TEXT SEGMENT ->

--- --- ---

This reality does not matter. The Burmese from political centers, alongside Rakhine nationalists, claim Muslims’ territories by means of wiping them out: Thein Sein’s plan, which is supported by the public. All these examples of state territorialization signify that internal colonization from the political centers is still the principle of politics in Burma.

The Arakan conflict and Burma’s ethnic future

The nationalist response to the Arakan conflict raises an important question of what this conflict means to the country’s broader ethnic relations. The Arakan conflict is testimony that the political mainstream continues to be nationalistic. Just like the state, mainstream oppositions stand up not for the principles of freedom, democracy and human rights, but for their own interests against power. They united against the Rohingya with complete disrespect for human life, dignity and human rights. Who would guarantee that they would not react to potential crises involving other minority groups just like the way they responded to the Rohingya?

This is a legitimate question especially because the mainstream political opposition has never taken the plight of ethnic peoples seriously. For the mainstream opposition, both at home and in exile, the problems are about the lack of democracy, human rights, and lately the ‘rule of law’.

According to them, ethnic affairs that consist of broken promises to ethnic groups, loss of territorial rights, human rights violations in ethnic states, cultural oppression, and a federal state based on equal political representation are not the primary concerns. Their fight for democracy has rather sidelined anything ‘ethnic’.

That is why the mainstream opposition has not taken any proactive stance against a decades-long history of deadly violence in ethnic states despite the military’s openly stated commitment to ‘wiping out’ all insurgent groups. As witnessed, the military’s attempt to ‘wipe out’ insurgent groups does not discriminate between insurgents and civilians, resulting in mass execution, torture, sexual violence and expulsion of people.

Even in a reformed Burma where people can speak freely, the mainstream opposition including Aung San Suu Kyi has not spoken out clearly against the Burmese military’s offensives and human rights violations in Kachin State. This is an indication that the mainstream political opposition is not on the same page as ethnic groups.

--- --- ---

GIVEN PROBLEM A ->
In the passage on the Arakan conflict, write out the stretch from "According to them, ethnic" through "sidelined anything ‘ethnic’." again, substituting "reform" for "democracy".
GIVEN PROBLEM B ->
Do these statements agree with the passage on the Arakan conflict? (i) The mainstream opposition has taken a proactive stance against the violence in ethnic states. (ii) For the mainstream opposition, the problems include the lack of democracy and human rights. (iii) Aung San Suu Kyi has spoken out clearly against the military's offensives in Kachin State. Answer yes or no for each, quoting the words of the passage that decide it.
GIVEN PROBLEM C ->
Go on with the passage on the Arakan conflict from the point where it stops.

[Dataset items]
--- --- ---

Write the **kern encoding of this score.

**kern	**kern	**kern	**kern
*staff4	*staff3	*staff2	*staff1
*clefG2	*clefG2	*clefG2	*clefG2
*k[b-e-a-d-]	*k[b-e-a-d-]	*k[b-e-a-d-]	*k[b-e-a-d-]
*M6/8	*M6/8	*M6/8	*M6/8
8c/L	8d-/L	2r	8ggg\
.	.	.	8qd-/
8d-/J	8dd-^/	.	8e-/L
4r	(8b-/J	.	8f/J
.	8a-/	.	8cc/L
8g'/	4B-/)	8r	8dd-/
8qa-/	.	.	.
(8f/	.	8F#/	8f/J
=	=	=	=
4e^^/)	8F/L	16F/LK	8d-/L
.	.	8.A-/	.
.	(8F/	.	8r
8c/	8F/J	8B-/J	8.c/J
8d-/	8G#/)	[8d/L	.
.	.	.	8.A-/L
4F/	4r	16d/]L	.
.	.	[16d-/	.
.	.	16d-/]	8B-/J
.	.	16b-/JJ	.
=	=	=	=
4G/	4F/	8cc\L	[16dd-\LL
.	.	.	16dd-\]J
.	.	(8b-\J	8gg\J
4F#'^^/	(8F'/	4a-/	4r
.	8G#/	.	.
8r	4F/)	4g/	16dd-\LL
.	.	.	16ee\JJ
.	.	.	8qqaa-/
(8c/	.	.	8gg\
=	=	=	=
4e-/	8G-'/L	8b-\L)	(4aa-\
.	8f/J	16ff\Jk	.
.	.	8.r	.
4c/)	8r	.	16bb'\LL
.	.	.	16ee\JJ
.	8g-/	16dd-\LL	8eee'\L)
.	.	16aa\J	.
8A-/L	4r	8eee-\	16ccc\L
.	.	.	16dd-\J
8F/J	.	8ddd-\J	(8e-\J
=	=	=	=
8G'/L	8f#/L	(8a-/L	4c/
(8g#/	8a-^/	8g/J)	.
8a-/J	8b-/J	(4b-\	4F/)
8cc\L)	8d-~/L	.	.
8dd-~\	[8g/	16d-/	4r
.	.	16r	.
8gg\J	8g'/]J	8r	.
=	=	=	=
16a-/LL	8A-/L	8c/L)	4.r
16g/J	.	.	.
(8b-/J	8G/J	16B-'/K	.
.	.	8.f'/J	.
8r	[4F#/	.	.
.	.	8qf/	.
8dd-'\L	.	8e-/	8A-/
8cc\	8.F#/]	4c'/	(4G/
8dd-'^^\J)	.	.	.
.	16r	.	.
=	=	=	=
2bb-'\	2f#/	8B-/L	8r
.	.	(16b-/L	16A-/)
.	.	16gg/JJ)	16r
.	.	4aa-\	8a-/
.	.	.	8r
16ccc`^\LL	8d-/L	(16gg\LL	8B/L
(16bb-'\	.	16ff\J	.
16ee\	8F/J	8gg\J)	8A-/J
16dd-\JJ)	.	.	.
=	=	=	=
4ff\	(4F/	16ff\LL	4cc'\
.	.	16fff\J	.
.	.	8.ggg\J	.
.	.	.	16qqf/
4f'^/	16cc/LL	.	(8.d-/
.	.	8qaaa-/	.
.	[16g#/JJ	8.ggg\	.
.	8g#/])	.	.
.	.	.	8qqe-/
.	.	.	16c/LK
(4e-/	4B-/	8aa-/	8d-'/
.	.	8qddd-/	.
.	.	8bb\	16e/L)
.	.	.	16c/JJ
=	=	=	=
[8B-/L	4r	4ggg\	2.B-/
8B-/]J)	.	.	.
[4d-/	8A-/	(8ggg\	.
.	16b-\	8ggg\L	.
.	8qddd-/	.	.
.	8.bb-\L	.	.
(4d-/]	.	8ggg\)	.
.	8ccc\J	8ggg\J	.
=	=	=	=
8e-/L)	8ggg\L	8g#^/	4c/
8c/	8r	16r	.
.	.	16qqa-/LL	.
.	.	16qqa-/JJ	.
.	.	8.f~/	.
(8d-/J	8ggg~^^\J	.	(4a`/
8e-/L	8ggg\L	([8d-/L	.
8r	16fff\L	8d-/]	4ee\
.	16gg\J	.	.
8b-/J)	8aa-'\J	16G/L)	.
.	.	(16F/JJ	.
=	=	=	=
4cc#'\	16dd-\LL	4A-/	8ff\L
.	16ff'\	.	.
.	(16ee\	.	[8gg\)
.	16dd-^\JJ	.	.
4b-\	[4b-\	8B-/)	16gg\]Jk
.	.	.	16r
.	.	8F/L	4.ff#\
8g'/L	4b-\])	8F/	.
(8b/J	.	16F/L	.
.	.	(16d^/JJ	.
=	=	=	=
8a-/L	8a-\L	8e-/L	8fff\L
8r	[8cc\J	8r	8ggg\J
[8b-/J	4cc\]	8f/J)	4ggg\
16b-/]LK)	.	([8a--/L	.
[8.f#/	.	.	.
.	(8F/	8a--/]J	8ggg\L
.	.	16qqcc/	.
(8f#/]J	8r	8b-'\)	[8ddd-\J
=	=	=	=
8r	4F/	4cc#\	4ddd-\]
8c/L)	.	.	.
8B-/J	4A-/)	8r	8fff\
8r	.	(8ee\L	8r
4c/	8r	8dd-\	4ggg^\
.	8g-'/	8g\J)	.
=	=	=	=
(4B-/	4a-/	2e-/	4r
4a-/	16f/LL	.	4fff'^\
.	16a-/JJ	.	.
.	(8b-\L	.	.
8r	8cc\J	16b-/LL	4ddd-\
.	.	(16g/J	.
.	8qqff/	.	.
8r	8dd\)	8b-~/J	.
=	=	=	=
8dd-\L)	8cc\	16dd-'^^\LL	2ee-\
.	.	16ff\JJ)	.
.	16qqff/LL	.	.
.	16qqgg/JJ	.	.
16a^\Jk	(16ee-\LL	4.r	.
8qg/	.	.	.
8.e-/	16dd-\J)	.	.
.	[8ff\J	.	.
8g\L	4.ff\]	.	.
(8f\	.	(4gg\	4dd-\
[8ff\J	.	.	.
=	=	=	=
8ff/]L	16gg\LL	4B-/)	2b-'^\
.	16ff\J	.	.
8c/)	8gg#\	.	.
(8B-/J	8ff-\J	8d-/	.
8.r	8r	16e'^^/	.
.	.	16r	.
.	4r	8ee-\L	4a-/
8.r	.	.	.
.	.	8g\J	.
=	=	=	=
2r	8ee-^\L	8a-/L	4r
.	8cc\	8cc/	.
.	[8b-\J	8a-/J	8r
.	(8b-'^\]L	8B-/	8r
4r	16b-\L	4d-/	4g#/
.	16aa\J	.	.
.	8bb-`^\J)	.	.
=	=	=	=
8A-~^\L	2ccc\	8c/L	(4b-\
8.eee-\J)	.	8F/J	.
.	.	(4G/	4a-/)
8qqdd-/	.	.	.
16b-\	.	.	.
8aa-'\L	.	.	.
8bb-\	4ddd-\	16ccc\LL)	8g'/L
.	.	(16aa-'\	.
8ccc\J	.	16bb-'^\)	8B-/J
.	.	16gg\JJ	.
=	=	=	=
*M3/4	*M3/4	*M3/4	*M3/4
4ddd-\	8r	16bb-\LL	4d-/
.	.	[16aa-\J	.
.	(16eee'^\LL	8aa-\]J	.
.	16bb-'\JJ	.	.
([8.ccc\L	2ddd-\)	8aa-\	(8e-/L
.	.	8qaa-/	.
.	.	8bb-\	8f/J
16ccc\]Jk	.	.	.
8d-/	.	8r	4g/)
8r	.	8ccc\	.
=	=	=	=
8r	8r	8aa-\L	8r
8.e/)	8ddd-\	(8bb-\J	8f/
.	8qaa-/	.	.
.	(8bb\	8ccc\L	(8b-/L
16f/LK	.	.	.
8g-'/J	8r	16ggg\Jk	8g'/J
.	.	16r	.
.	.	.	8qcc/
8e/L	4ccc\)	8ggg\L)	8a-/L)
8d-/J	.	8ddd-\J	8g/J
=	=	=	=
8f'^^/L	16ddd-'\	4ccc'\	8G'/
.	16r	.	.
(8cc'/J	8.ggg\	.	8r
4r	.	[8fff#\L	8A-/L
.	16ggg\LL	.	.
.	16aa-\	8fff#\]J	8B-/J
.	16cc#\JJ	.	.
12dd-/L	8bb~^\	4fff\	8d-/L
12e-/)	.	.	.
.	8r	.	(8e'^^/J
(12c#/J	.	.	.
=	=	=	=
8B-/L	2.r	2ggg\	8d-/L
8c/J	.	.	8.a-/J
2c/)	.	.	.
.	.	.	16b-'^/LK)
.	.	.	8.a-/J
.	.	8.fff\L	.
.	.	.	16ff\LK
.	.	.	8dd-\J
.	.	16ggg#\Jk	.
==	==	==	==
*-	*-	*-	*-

--- --- ---

EXERCISE ANSWER A ->
According to them, ethnic affairs that consist of broken promises to ethnic groups, loss of territorial rights, human rights violations in ethnic states, cultural oppression, and a federal state based on equal political representation are not the primary concerns. Their fight for reform has rather sidelined anything ‘ethnic’.

EXERCISE ANSWER B ->
(i) No: "the mainstream opposition has not taken any proactive stance against a decades-long history of deadly violence in ethnic states"
(ii) Yes: "For the mainstream opposition, both at home and in exile, the problems are about the lack of democracy, human rights, and lately the ‘rule of law’."
(iii) No: "the mainstream opposition including Aung San Suu Kyi has not spoken out clearly against the Burmese military’s offensives and human rights violations in Kachin State"

EXERCISE ANSWER C ->
In such a political environment, bolstering Burmese nationalism, although in opposition to Rohingyas in the context of defining who belongs to the nation, reinforces the centrality of Buddhist Burmese in the political life, which automatically further relegates the position of minorities to oblivion.

The Arakan conflict demonstrates that the political mainstream can be easy prey if nationalism is exploited. This is even disconcerting as those who dominate political stage, the media, the youth, celebrities etc. are all prepared to not only speak the language of oppressors but also to act with them in the name of race/national and religion or national security.

If the government frames a potential conflict with an ethnic group just as the Arakan conflict was framed along nationalist lines, who will guarantee that the majority with the tools of power would be fair? Who would guarantee that they would not band together and parade behind the military against those they deem to be the nation’s enemies, as plotted by the government’s sick drama via discourses of amyo barthar thartanar?

Until the mainstream Burmese stand up for the principles of freedom and human rights including enfranchisement of the minorities, the ethnic minorities are vulnerable. Until the people realize that modern Burma as a nation-state is not homogenous, but composed of territories with diverse cultures and religions, internal colonization and conflict will ensue.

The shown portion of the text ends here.